I wonder how many lives changed in 2017 because of that parish’s overt hospitality.
Jesus Wants to Spend Time with Everyone
Today’s first reading speaks of sin and its awful effects. I can tell you from experience, being in a state of sin changes spending time with Jesus—but it doesn’t stop the communication. Jesus doesn’t send you away. He doesn’t stop talking to you—though sometimes you can sense a wall.
In those times it is very important to pour out your heart—even if your heart is angry, disturbed, confused, or alienated from God.
Because Jesus hears you and responds to your honest heart, even if you are steeped in sin. You do have to be honest and you do have to be the one to come to him. Jesus knocks at your door, but then he waits for you to open it.
Time Spent that Changes Things
You know the story of what happens after Andrew spent the day with Jesus. You know about curing Peter’s mother-in-law, choosing both Andrew and Peter to be disciples. You know about Andrew identifying the boy with five loaves and two fish from which Jesus fed the 5000. You know the story of the Passion when they ran away scared.
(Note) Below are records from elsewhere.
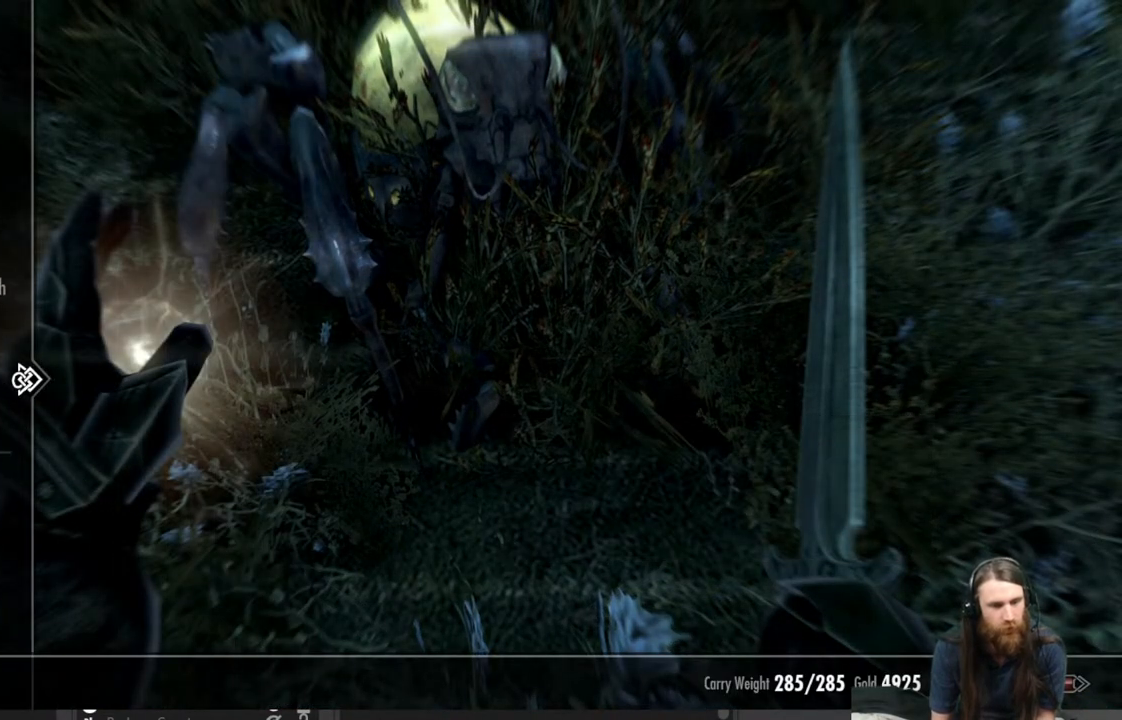
{"buttons": ["DPAD_DOWN"], "left_stick": "center", "right_stick": "center", "events": [[17, "DPAD_DOWN", "up"], [83, "DPAD_DOWN", "down"], [200, "DPAD_DOWN", "up"], [300, "DPAD_DOWN", "down"], [367, "DPAD_DOWN", "up"], [467, "DPAD_DOWN", "down"]]}
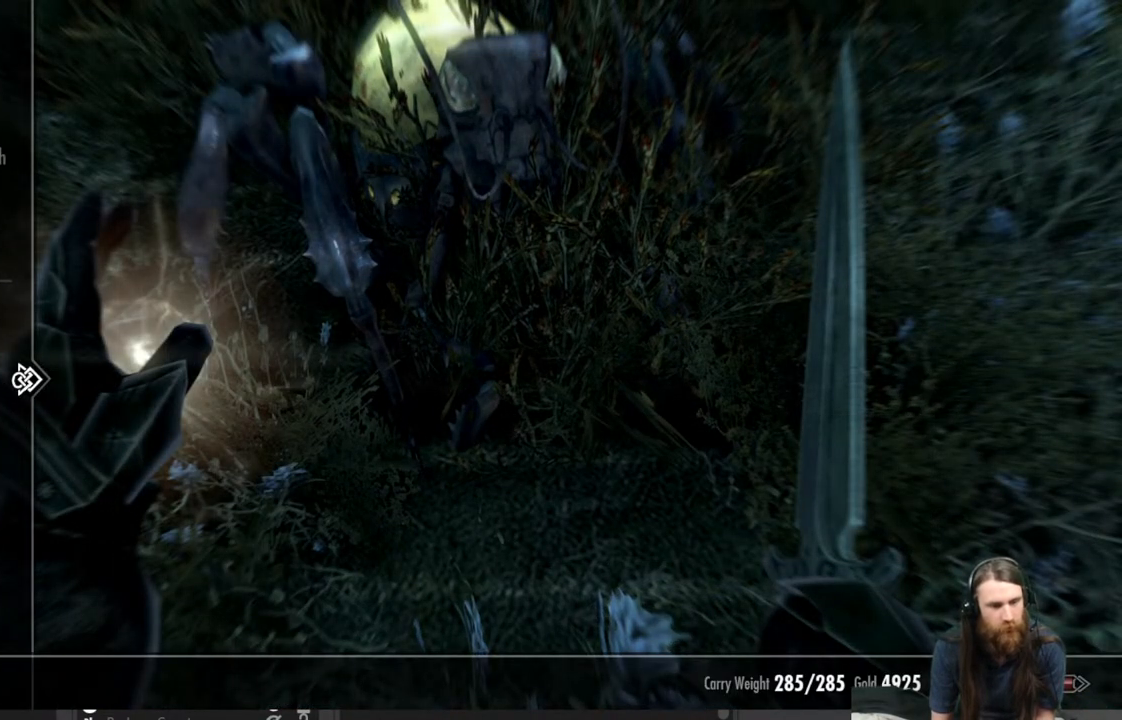
{"buttons": [], "left_stick": "center", "right_stick": "center", "events": [[67, "DPAD_DOWN", "up"], [133, "DPAD_DOWN", "down"], [233, "DPAD_DOWN", "up"], [317, "DPAD_DOWN", "down"], [417, "DPAD_DOWN", "up"]]}
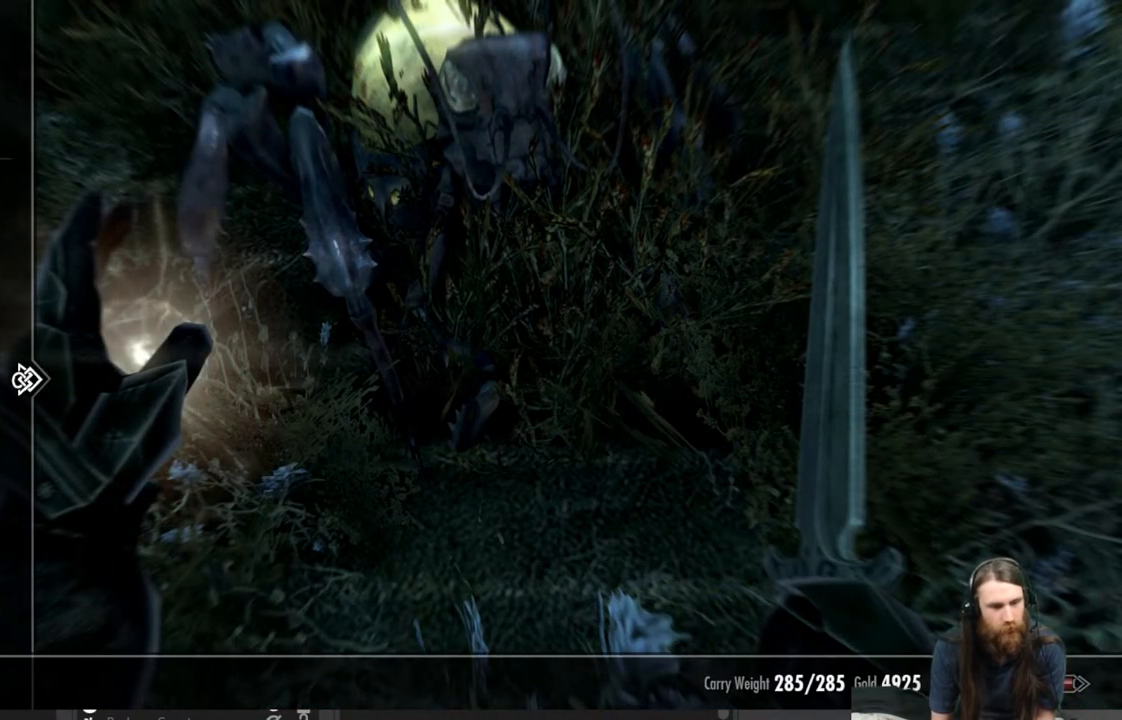
{"buttons": [], "left_stick": "center", "right_stick": "center", "events": [[17, "DPAD_DOWN", "down"], [117, "DPAD_DOWN", "up"], [183, "DPAD_DOWN", "down"], [300, "DPAD_DOWN", "up"], [383, "DPAD_DOWN", "down"], [483, "DPAD_DOWN", "up"]]}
You may or may not know that the Eastern Church credits Andrew with taking Christianity all through the Greek world.
Spending time with Jesus changes lives. When is the next time you can spend time with Jesus? No, you don’t have to go in church with the Blessed Sacrament. Jesus can spend time with you anywhere. But there is something wonderful about taking even a whole day to sit in church to spend time with Jesus. What will you say to Jesus? What will he say to you? How will a bond form?
Thank you, Lord, for always being where I can find You. You are always in a Catholic Church, close to the red lamp with candle burning, in the tabernacle. Sometimes you are on the altar, ready for us to spend time together. Call me, Lord, call me to you.